The flames have died. It's still just a little too cool outside to go without fire and I'm not about to close the windows. I kneel in front of the stove with Romeow undisturbed in the small gap between my shin and the floor, my toes flexed straight against it to make just enough room for him. He's still purring. I choose another large piece of wood from the rack beside me and contort to get it into the stove without disturbing him. He doesn't even raise his head from between my knees. There are so many ways I could squash him like a bug. "I hope you appreciate this," I pause to scold him. He meows a halfhearted acknowledgment without moving. I finish and return to the window to enjoy the breeze. The breeze.
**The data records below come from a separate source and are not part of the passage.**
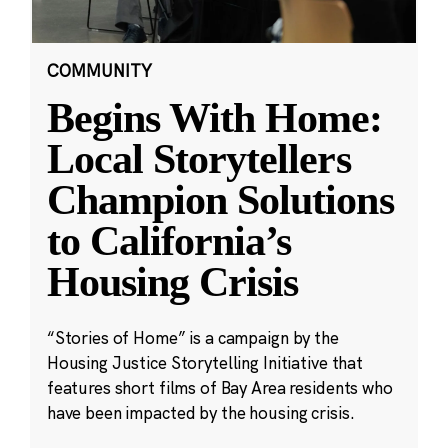
COMMUNITY
Begins With Home:
Local Storytellers
Champion Solutions
to California’s
Housing Crisis
“Stories of Home” is a campaign by the
Housing Justice Storytelling Initiative that
features short films of Bay Area residents who
have been impacted by the housing crisis.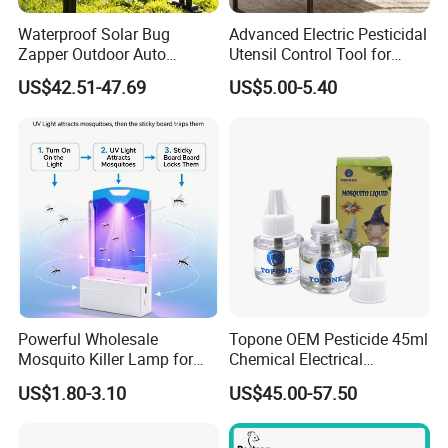
Waterproof Solar Bug
Advanced Electric Pesticidal
Zapper Outdoor Auto
Utensil Control Tool for
Sensor Msoquito Killer
Home and Garden
US$42.51-47.69
US$5.00-5.40
Lamp
Powerful Wholesale
Topone OEM Pesticide 45ml
Mosquito Killer Lamp for
Chemical Electrical
Ultimate Pest Control
Mosquito Repellent Liquid
US$1.80-3.10
US$45.00-57.50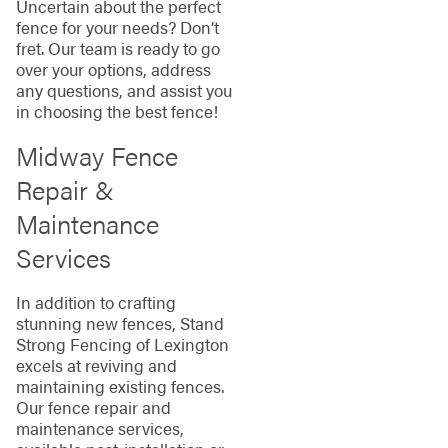
Uncertain about the perfect
fence for your needs? Don’t
fret. Our team is ready to go
over your options, address
any questions, and assist you
in choosing the best fence!
Midway Fence
Repair &
Maintenance
Services
In addition to crafting
stunning new fences, Stand
Strong Fencing of Lexington
excels at reviving and
maintaining existing fences.
Our fence repair and
maintenance services,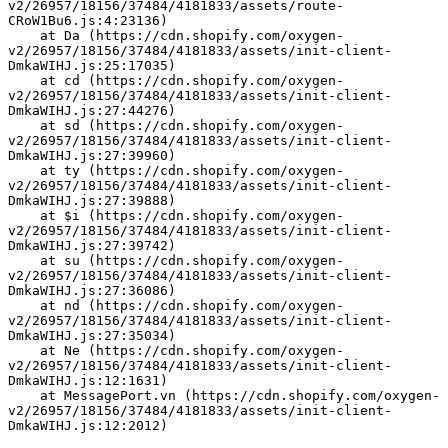
v2/26957/18156/37484/4181833/assets/route-
CRoW1Bu6.js:4:23136)
    at Da (https://cdn.shopify.com/oxygen-
v2/26957/18156/37484/4181833/assets/init-client-
DmkaWIHJ.js:25:17035)
    at cd (https://cdn.shopify.com/oxygen-
v2/26957/18156/37484/4181833/assets/init-client-
DmkaWIHJ.js:27:44276)
    at sd (https://cdn.shopify.com/oxygen-
v2/26957/18156/37484/4181833/assets/init-client-
DmkaWIHJ.js:27:39960)
    at ty (https://cdn.shopify.com/oxygen-
v2/26957/18156/37484/4181833/assets/init-client-
DmkaWIHJ.js:27:39888)
    at $i (https://cdn.shopify.com/oxygen-
v2/26957/18156/37484/4181833/assets/init-client-
DmkaWIHJ.js:27:39742)
    at su (https://cdn.shopify.com/oxygen-
v2/26957/18156/37484/4181833/assets/init-client-
DmkaWIHJ.js:27:36086)
    at nd (https://cdn.shopify.com/oxygen-
v2/26957/18156/37484/4181833/assets/init-client-
DmkaWIHJ.js:27:35034)
    at Ne (https://cdn.shopify.com/oxygen-
v2/26957/18156/37484/4181833/assets/init-client-
DmkaWIHJ.js:12:1631)
    at MessagePort.vn (https://cdn.shopify.com/oxygen-
v2/26957/18156/37484/4181833/assets/init-client-
DmkaWIHJ.js:12:2012)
That's what we call it in my neighborhood when a carefully cracked window throttles down the perpetual blast outside to something slightly less than a hurricane. This is another reason Romeow likes the (his) rug.


Do you see it yet? Some days, you and I are Remeow and God is the one trimming the fire and cracking the windows in his (my) house. So what that I snuck in. From his own experience as one of us, he has a soft spot that lets us indulge in undisturbed comfort sometimes, even while he contorts to work around us. He takes a trusting purr or halfhearted meow as reason enough to let us stay for a while. But the weather is warming. Soon there will be no reason to allow laziness in front of the stove. And soon you will be shedding, profusely. And that's something you will have to do outside where a good bout of rolling in the stiff, brown grass will remind you how invigorating it is to shed the old and give the spring wind something else to blow away.